According to an Associated Press story this week, the CDC, convinced that exercise studies of the past inaccurately measured Americans’ fitness by focusing only on strenuous activity, generously broadened its definition of exercise to include such everyday activities as light housework and gardening.

Even based on those looser standards, however, a CDC poll found that 55 percent of adults still don’t get nearly the recommended minimum of 30 minutes of exercise a day, at least four days a week.

Not only do more than half of all Americans neglect their bodies completely, the poll would seem to suggest, their houses are sorry messes, too.

So to encourage this tragically idle segment of the population, for whom even washing the dishes is presumably too exhausting to consider, the CDC offers a list of “light activities” so physically undemanding that only the comatose would find them challenging.

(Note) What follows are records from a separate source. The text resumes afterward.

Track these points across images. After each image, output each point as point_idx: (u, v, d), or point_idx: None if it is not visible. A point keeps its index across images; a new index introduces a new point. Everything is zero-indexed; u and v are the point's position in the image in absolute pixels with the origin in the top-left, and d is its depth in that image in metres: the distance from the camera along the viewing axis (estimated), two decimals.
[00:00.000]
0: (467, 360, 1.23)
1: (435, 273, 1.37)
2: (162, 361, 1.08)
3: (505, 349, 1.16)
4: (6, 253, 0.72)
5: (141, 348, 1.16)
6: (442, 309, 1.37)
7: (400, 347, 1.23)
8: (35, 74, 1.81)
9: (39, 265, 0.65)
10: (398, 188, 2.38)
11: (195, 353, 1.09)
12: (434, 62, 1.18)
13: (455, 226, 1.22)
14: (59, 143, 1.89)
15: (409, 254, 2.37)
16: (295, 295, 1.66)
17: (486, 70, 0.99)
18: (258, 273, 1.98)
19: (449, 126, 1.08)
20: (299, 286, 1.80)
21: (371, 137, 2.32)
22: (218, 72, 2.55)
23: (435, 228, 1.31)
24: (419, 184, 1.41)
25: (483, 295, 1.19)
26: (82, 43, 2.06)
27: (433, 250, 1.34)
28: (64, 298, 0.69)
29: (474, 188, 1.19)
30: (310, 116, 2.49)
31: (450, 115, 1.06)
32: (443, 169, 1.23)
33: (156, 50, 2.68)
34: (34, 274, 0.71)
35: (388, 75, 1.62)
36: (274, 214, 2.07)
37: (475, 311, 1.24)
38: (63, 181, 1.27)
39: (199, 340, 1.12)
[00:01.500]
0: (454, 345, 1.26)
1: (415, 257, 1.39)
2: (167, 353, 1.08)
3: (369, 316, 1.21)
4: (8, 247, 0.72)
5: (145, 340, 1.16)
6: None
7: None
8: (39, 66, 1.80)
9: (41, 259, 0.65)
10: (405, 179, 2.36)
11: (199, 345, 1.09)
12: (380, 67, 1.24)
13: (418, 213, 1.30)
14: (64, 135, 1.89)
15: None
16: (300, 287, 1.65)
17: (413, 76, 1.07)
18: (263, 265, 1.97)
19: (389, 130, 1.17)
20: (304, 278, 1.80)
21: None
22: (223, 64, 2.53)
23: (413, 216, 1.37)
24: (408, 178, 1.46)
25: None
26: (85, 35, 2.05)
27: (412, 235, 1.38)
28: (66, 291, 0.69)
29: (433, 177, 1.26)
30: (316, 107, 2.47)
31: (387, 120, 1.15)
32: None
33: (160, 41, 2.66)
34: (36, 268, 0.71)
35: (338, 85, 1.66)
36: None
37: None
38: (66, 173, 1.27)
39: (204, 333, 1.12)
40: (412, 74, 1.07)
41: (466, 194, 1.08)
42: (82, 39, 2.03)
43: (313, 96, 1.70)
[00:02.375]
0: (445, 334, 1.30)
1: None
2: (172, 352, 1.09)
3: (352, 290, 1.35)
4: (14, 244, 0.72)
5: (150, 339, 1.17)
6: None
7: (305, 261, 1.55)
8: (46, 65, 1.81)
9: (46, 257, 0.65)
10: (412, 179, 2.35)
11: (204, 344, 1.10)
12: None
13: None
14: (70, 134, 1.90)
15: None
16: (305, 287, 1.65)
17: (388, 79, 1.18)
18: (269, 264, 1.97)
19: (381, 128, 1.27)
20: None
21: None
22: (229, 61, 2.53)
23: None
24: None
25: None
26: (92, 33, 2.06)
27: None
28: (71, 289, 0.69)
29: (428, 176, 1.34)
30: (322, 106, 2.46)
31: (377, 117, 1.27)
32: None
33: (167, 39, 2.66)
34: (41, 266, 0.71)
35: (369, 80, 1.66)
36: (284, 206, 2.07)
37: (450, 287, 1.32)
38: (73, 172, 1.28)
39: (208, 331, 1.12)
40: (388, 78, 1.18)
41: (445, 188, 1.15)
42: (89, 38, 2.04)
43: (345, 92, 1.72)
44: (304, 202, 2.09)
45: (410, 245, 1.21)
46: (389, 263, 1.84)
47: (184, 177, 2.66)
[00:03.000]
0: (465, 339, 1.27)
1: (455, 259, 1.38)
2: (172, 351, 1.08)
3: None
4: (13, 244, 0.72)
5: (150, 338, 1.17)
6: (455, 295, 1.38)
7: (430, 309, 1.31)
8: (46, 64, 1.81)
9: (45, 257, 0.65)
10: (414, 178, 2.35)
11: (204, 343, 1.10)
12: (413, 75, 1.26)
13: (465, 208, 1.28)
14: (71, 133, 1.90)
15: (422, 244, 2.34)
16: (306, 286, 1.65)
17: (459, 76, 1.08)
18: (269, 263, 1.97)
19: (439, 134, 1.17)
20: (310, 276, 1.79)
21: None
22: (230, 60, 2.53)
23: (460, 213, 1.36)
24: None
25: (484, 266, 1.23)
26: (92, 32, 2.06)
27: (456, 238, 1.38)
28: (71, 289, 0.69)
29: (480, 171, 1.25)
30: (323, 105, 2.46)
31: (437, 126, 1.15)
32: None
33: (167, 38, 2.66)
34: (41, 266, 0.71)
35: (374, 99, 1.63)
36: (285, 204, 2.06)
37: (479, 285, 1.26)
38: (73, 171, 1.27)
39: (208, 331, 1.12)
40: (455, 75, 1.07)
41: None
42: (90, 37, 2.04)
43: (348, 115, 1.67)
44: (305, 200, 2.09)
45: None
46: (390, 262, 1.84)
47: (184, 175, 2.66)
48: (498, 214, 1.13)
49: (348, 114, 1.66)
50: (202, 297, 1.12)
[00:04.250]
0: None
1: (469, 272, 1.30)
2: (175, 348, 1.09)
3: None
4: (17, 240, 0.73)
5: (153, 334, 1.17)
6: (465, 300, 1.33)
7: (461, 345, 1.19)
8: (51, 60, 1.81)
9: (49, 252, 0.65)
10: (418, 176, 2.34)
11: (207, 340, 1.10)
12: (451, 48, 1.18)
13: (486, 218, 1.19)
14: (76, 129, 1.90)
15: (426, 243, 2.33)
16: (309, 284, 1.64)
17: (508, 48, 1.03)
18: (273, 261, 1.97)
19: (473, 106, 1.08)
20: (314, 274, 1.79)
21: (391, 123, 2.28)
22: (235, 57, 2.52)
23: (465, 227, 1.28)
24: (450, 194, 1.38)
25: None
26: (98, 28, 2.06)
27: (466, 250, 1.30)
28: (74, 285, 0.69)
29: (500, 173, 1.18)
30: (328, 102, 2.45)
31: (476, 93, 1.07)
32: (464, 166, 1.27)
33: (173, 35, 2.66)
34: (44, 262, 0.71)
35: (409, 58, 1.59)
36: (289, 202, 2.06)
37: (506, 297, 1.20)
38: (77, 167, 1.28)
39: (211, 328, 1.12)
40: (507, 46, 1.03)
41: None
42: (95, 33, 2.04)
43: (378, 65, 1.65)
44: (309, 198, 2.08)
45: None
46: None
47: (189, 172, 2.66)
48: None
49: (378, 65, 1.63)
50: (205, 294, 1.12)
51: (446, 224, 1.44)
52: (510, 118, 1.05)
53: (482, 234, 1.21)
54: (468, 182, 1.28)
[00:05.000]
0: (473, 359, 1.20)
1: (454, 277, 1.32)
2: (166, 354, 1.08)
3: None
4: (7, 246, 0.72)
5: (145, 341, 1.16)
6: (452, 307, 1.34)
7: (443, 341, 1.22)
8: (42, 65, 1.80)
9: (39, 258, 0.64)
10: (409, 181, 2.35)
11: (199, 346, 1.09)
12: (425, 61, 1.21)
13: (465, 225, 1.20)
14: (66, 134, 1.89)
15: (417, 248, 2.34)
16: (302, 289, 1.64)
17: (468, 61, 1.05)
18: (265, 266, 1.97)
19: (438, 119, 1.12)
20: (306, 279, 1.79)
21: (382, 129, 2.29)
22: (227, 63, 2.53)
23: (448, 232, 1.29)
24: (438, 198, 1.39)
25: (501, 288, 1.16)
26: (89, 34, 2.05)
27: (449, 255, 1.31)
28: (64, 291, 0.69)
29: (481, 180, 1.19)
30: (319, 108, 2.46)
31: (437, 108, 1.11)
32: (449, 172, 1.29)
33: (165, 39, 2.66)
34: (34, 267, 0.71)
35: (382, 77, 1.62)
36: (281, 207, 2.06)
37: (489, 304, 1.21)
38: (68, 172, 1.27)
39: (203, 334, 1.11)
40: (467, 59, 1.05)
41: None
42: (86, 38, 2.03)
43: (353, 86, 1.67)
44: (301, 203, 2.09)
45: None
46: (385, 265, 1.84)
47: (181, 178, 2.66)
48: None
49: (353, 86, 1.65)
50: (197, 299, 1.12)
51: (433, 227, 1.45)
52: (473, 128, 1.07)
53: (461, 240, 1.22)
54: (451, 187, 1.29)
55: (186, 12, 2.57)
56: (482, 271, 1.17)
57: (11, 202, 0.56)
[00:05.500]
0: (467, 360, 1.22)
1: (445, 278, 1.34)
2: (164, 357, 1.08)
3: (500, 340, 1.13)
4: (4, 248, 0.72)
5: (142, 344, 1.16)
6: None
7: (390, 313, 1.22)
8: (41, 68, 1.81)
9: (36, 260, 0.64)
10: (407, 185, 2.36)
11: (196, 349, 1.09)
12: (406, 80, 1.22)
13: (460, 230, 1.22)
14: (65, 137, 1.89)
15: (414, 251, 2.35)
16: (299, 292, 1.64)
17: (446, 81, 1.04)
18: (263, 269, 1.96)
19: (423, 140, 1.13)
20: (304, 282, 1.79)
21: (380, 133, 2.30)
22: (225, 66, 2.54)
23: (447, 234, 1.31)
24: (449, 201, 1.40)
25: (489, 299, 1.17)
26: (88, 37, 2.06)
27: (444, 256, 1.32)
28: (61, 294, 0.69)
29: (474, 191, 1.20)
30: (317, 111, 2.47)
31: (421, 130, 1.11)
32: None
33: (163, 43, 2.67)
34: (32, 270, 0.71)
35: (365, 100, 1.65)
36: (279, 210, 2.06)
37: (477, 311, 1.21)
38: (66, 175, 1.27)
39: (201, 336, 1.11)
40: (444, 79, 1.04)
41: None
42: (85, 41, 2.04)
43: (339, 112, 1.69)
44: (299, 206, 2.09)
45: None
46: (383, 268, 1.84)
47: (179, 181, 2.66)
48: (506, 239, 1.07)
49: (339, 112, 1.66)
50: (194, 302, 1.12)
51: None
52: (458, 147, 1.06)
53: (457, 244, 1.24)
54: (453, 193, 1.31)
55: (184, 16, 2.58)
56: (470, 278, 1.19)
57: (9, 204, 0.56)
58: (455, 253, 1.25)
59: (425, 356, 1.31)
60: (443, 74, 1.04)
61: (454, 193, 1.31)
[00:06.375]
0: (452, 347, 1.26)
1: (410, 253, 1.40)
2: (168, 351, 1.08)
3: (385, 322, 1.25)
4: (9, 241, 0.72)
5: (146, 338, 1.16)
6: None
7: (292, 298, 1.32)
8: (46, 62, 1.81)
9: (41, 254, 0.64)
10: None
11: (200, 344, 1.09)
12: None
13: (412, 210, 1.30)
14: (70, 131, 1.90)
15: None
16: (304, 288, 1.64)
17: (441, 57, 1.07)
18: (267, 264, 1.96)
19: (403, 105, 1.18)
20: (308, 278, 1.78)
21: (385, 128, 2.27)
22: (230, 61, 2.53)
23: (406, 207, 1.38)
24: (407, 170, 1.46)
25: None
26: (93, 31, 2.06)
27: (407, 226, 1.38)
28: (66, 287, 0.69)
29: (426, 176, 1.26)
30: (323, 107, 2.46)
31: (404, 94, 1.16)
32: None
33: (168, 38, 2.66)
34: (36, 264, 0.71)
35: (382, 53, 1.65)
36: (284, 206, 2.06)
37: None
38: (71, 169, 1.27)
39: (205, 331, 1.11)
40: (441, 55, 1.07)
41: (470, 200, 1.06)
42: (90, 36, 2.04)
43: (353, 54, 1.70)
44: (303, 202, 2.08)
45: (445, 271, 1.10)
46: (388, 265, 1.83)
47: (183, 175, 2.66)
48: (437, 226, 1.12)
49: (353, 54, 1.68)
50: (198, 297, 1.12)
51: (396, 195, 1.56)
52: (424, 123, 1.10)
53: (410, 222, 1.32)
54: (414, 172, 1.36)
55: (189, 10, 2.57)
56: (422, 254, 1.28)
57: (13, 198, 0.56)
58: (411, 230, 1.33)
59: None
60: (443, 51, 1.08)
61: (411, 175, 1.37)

Want to get your blood moving without even coming close to breaking a sweat? Try “making photocopies,” the CDC suggests cryptically. If that’s too much like work, and you’re already tuckered out from all that rigorous coloring in the bathtub, why not pull up a chair and play a video game?

Perhaps you could throw darts, shoot a pistol, fish (while sitting down, of course), or even do some light office work that requires nothing more taxing than moving your hands and fingers. By the way, floating in water is also on the CDC list, along with an extremely low-impact activity called “purposeless wandering.”

People new to this exercise business, though, might want to have plenty of BenGay ointment on hand, just in case.